Several intellectuals from Kyiv, the Ukrainian capital, came to the city of Lviv in 1962. Among them were poets Ivan Drach, Mykola Vinhranovskyi, and Dmytro Pavlychko, literary critic Ivan Dziuba, as well as an unsuccessful attempt by Les Tanyuk and Alla Horska to perform Mykola Kulish's comedic play This is How the Goose Died. These events both agitated Lviv's young intelligentsia, leading Kosiv to found an equivalent to Kyiv's Artistic Youths' Club. Many young members of the club, including Bohdan and Mykhailo Horyn, Ivan Gel, and Mykhaylo Osadchy, would later go on to become Soviet dissidents. The club organised cultural events, such as a play based on the Taras Shevchenko poem Haidamaky. It took on a more ideological character than its Kyiv equivalent, arguing for the restoration of an independent Ukrainian state rather than human rights concerns.

Kosiv was arrested on 27 September 1965 as part of the 1965–1966 Ukrainian purge and charged with anti-Soviet agitation. On 6 March 1966 he was released on the basis of illness and a lack of evidence against him, and he began working as a teacher. He started working at the Lviv History Museum in 1969, where he remained until 1989. From 1970 to 1972 he was one of the three members of the editorial staff of The Ukrainian Herald, alongside Viacheslav Chornovil and Yaroslav Kendzior. As a result, the Soviet government deprived him of the right to publish his own works for 15 years.

== Political career ==
=== People's Deputy of Ukraine ===
With the beginning of the 1989–1991 Ukrainian revolution Kosiv returned to political life. He co-founded the Taras Shevchenko Society of the Ukrainian Language and the People's Movement of Ukraine (Rukh), and actively participated in efforts to revive the Ukrainian Greek Catholic Church. He was elected as a People's Deputy of Ukraine from Rukh during the 1990 Ukrainian Supreme Soviet election, and was a member of the state sovereignty, inter-republic relations, and international relations committees. During the 1991 Soviet coup attempt, Kosiv was part of a delegation of Ukrainian deputies that published documents on behalf of the Lviv Oblast Council denouncing the coup attempt (along with Kendzior, Chornovil, Roman Ivanychuk, and Stepan Davymukha). Kosiv was also a member of Chornovil's campaign staff during the 1991 Ukrainian presidential election.

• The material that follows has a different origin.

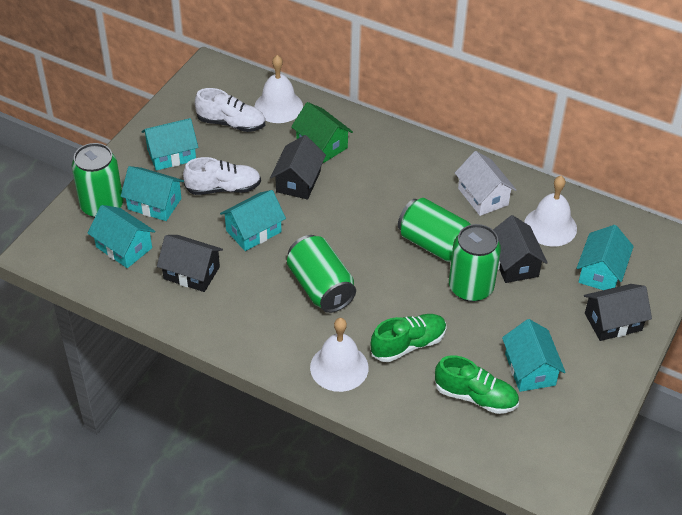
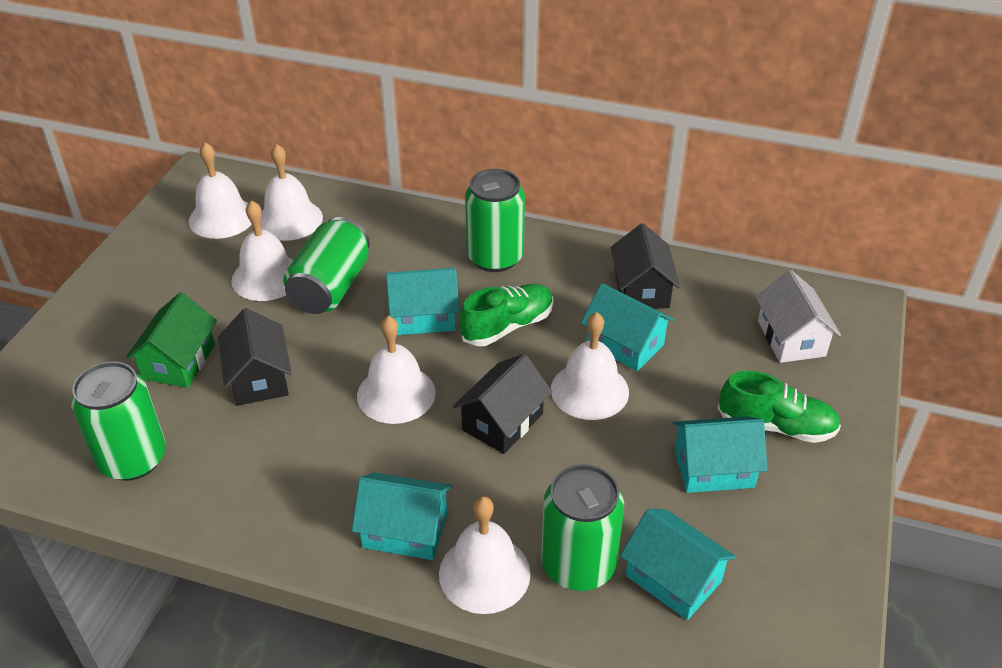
black house: [157,235,223,292] [270,135,326,199] [493,215,548,283] [584,284,652,341] = 4 -> [218,308,292,406] [453,354,552,454] [611,223,680,309] = 3
turquoise house: [88,205,155,268] [121,166,184,221] [142,118,198,171] [220,190,286,251] [502,319,565,392] [577,225,634,290] = 6 -> [352,472,452,560] [386,268,459,335] [581,283,674,371] [620,509,736,620] [673,416,767,493] = 5
white bell: [254,55,303,123] [310,318,369,392] [524,176,577,246] = 3 -> [189,142,251,239] [231,200,294,301] [260,144,323,241] [357,316,436,424] [439,496,531,614] [551,312,629,420] = 6
white shoe: [183,157,261,195] [195,88,265,132] = 2 -> none = 0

Kosiv was re-elected in 1994, 1998, and 2002. Following the 1999 split in Rukh, he maintained his membership in the original iteration of the party until May 2001, when he joined the Reforms and Order Party. From 1994 to 2006 he was head of the Verkhovna Rada Cultural and Spiritual Committee.

Kosiv was a candidate for People's Deputy of Ukraine in the 2006 Ukrainian parliamentary election as a candidate of Pora-PRP Civic Bloc, although he was not successfully elected. He was re-elected during the 2007 Ukrainian parliamentary election as part of the Yulia Tymoshenko Bloc, and served as head of the Religious Subcommittee on the Cultural and Spiritual Committee.

=== Post-People's Deputy political activities ===
Since his retirement from the Verkhovna Rada, Kosiv has continued to take an active part in politics. Along with fellow politicians Kendzior, Volodymyr Parubii, and Oksana Yurynets, he spoke out against the Russian information war against Ukraine and created a programme to be aired on Suspilne Lviv regarding the information war before it was abruptly cancelled under unclear circumstances.

In 2024 Kosiv expressed opposition to President Volodymyr Zelenskyy retaining power amidst martial law in Ukraine and the Russian invasion, and referred to him ruling beyond the five-year term proscribed under non-martial law conditions as an "arbitrary seizure of power".